Entro luglio dovrà arrivare a Bruxelles il programma di interventi della Regione Lazio per l’impiego di oltre 2,6 miliardi di euro di fondi europei. La Commissione Bilancio, presieduta da Mauro Buschini, e la Commissione Affari comunitari, riunite in seduta congiunta hanno ascoltato l’assessore al Bilancio, Alessandra Sartore, che ha illustrato le “Linee di indirizzo per un uso efficiente delle risorse finanziarie destinate allo sviluppo 2014-2020”. Presenti alla seduta anche il vicepresidente delle Giunta, Massimiliano Smeriglio, e l’assessore all’Agricoltura, Sonia Ricci. Si tratta della proposta di deliberazione di Giunta con la quale, dopo un’accurata analisi della situazione socioeconomica del Lazio, è formulata un’ipotesi di allocazione dei Fondi strutturali europei d’investimento (Fondi Sie) per il periodo 2014-2020.
Le risorse finanziarie complessive ammontano a circa 2,65 miliardi, «tra fondi europei, cofinanziamento nazionale e risorse regionali, queste ultime pari a 413 milioni», come ha spiegato l’assessore Sartore, la quale ha anche precisato che nel computo non rientra il fondo nazionale di sviluppo e coesione, di cui ancora non si conosce l’importo esatto, ma che dovrebbe essere tra i 750 e gli 800 milioni da destinare alle infrastrutture.

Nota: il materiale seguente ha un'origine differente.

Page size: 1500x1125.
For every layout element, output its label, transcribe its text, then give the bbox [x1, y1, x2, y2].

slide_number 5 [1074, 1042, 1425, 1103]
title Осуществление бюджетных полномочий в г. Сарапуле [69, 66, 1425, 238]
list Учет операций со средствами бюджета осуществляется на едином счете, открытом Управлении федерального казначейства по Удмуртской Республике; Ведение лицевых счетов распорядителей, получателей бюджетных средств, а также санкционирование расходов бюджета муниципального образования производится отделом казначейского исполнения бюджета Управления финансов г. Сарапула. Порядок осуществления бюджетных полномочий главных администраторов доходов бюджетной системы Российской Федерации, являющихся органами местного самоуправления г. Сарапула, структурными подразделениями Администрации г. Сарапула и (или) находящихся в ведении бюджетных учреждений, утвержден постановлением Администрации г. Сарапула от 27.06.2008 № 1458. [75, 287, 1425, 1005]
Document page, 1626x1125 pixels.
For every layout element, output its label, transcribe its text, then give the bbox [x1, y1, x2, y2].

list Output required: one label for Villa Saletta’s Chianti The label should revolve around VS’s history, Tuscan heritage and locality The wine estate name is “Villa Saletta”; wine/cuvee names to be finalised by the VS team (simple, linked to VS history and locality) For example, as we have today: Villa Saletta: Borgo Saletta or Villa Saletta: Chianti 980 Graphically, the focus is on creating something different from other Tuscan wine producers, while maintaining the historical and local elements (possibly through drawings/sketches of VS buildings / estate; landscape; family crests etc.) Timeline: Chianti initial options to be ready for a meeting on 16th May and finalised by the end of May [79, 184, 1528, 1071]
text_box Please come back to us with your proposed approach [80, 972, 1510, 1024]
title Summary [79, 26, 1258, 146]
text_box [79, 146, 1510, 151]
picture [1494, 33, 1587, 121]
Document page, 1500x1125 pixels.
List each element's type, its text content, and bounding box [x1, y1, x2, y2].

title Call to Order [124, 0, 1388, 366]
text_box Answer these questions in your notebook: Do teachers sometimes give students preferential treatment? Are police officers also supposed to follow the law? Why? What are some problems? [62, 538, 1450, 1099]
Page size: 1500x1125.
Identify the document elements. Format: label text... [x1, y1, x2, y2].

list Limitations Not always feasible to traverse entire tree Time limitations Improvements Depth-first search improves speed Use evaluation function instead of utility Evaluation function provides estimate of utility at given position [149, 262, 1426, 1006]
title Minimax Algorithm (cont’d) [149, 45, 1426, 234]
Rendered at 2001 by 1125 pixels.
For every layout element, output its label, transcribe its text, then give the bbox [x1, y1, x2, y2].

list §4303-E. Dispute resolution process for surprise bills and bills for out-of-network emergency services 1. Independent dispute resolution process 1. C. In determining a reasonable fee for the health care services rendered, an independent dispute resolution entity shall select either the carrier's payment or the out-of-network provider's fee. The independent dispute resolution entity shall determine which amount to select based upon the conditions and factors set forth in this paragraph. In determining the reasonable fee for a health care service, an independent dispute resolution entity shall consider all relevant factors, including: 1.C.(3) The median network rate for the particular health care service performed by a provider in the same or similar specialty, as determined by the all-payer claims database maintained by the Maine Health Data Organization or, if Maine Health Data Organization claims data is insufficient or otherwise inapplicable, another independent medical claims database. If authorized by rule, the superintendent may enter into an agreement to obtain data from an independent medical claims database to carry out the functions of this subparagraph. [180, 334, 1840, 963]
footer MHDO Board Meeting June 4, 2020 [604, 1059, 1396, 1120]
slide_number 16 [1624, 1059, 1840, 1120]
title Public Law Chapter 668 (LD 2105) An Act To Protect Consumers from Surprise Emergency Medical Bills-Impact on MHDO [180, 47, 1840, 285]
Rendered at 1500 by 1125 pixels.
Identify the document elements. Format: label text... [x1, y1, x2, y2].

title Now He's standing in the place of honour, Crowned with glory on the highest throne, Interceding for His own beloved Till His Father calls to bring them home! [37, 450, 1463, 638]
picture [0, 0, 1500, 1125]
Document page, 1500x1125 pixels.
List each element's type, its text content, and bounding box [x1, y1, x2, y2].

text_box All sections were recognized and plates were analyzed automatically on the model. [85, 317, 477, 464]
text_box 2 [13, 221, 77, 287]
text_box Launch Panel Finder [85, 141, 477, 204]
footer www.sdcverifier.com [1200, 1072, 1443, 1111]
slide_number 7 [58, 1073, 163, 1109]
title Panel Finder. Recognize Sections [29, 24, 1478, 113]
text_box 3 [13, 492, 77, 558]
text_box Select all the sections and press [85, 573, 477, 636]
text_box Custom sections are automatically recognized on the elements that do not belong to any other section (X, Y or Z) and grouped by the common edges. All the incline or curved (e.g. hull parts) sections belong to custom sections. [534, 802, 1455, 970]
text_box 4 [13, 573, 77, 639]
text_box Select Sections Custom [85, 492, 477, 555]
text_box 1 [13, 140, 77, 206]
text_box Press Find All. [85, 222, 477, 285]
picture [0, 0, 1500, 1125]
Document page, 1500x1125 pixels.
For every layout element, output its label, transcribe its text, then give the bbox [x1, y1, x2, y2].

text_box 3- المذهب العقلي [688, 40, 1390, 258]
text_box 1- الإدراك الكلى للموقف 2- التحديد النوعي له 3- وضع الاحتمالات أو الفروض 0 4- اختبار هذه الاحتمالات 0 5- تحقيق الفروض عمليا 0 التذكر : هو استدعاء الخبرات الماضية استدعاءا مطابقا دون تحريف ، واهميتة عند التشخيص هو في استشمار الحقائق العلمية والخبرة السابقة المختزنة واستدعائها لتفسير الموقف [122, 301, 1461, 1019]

Per quanto riguarda i Fondi Sie, 913 milioni di euro è il budget relativo al Fondo europeo di sviluppo regionale, 958 milioni quello relativo al Fondo sociale europeo (Fse) e 780 milioni il budget per il Fondo europeo agricolo per lo sviluppo rurale (Feasr).
In base alla dotazione complessiva la Giunta propone la seguente ripartizione: 602 milioni alla competitività dei sistemi produttivi; 818 milioni a occupazione, istruzione e formazione; 376 milioni per sostegno al progresso digitale, ricerca scientifica, innovazione e trasferimento tecnologico; 536 milioni alla sostenibilità ambientale, alle soluzioni ecocompatibili per l’incremento della qualità della vita, alla protezione dell’ambiente e alla valorizzazione delle risorse culturali e ambientali; 275 milioni per la lotta alla povertà e all’esclusione sociale; 46 milioni per il potenziamento della capacità istituzionale e amministrativa.
«L’obiettivo – ha spiegato l’assessore Sartore – è mandare tutto il pacchetto alla Commissione europea a Bruxelles entro il 22 luglio, per cui auspichiamo la collaborazione di tutti». Di qui il cronogramma formulato dalle due commissioni che torneranno a riunirsi lunedì per discutere il provvedimento, mentre i consiglieri avranno tempo fino a martedì 25 marzo per gli emendamenti e a mercoledì 26 per i subemendamenti.
Soddisfatto di come sono iniziati i lavori il presidente della Commissione Bilancio Buschini, il quale ha dichiarato quanto segue: «Si tratta di un documento fondamentale per disegnare in maniera incisiva lo sviluppo futuro del nostro territorio. Abbiamo definito un calendario di lavori che permetterà di intervenire sul documento, discuterlo, migliorarlo, per poterlo presentare all’attenzione del Consiglio in tempi brevissimi, grazie anche alla disponibilità dell’opposizione».